Ou seja, se houver uma pacificação política a anistia pode ser m bom instrumento para harmonizar as correntes da história. Tendencialmente eu acho que estes crimes devem ser perseguidos e estas pessoas não devem ficar impunes. Mas, se o objetivo em concreto da pacificação social puder ser mais bem prosseguido através do perdão a estas pessoas, pelo menos àquelas cuja culpa não é de cúpula, eu acho que isto deve ser feito. Eu seria favorável à anistia sempre muito bem avaliada no conjunto das circunstâncias.

Saiba mais:

Dr.ª Carla Amado Gomes – Nascida em Luanda, em 1970. Professora Auxiliar da Faculdade de Direito da Universidade de Lisboa e Professora Convidada da Faculdade de Direito da Universidade Nova de Lisboa.
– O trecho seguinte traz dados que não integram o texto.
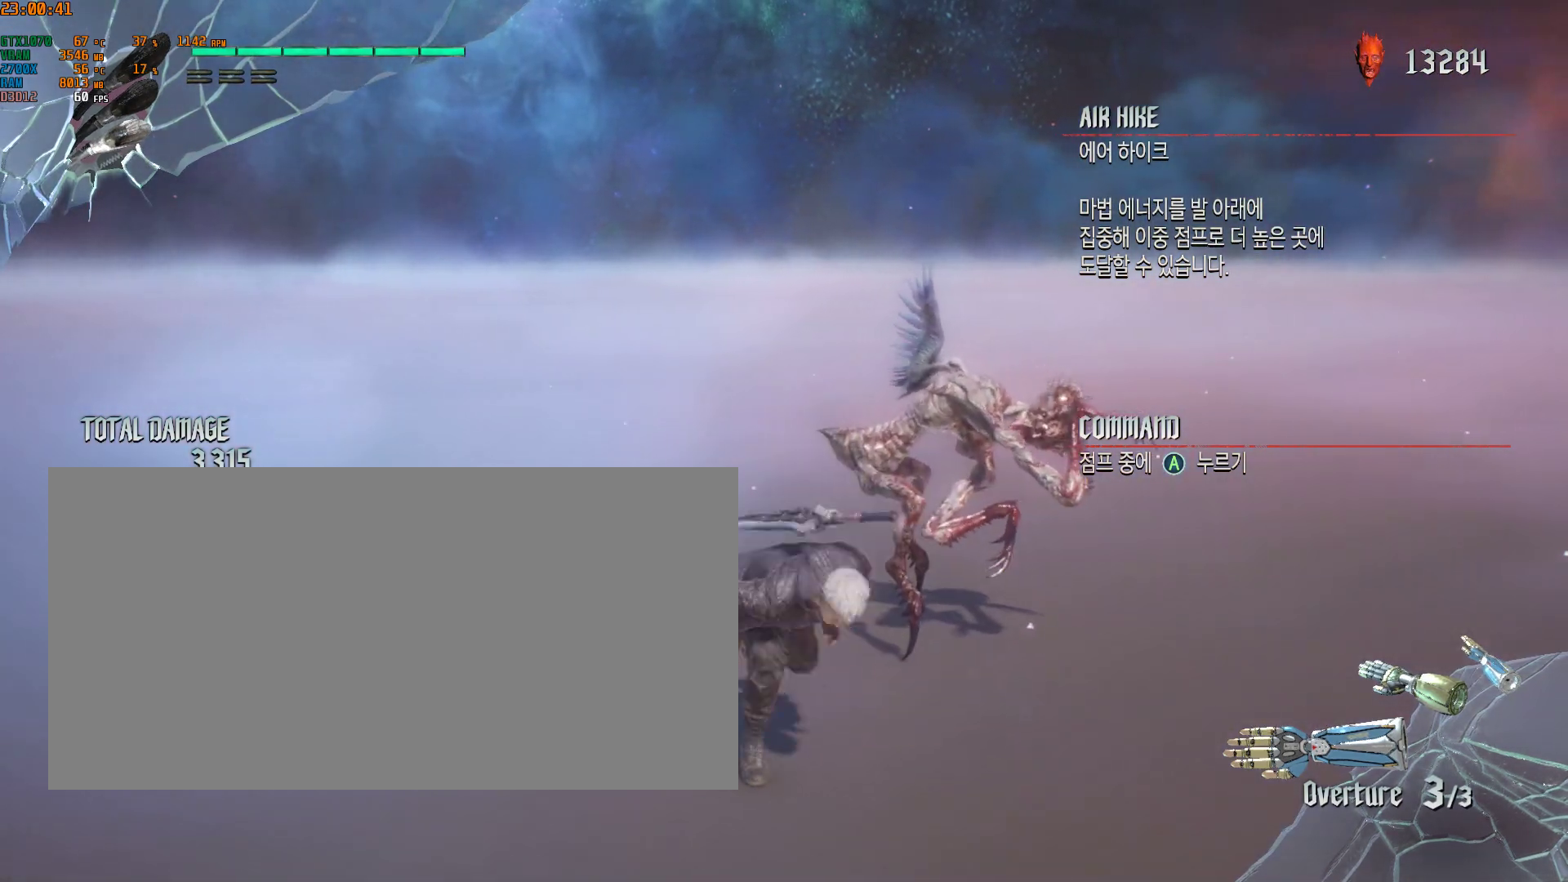
{"buttons": [], "left_stick": "center", "events": [[200, "left_stick", "center"]]}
É Vice-Presidente do Instituto da Cooperação Jurídica da Faculdade de Direito de Lisboa desde 2006. Foi assessora no Tribunal Constitucional entre 1998/1999.

Possui diversas obras publicadas nas áreas do Direito Administrativo, Direito Processual Administrativo, Direito Constitucional, Direito Processual Constitucional, Direito do Ambiente, Direito do Patrimônio Cultural, Direito da Educação, Direito Parlamentar e Direito da União Europeia.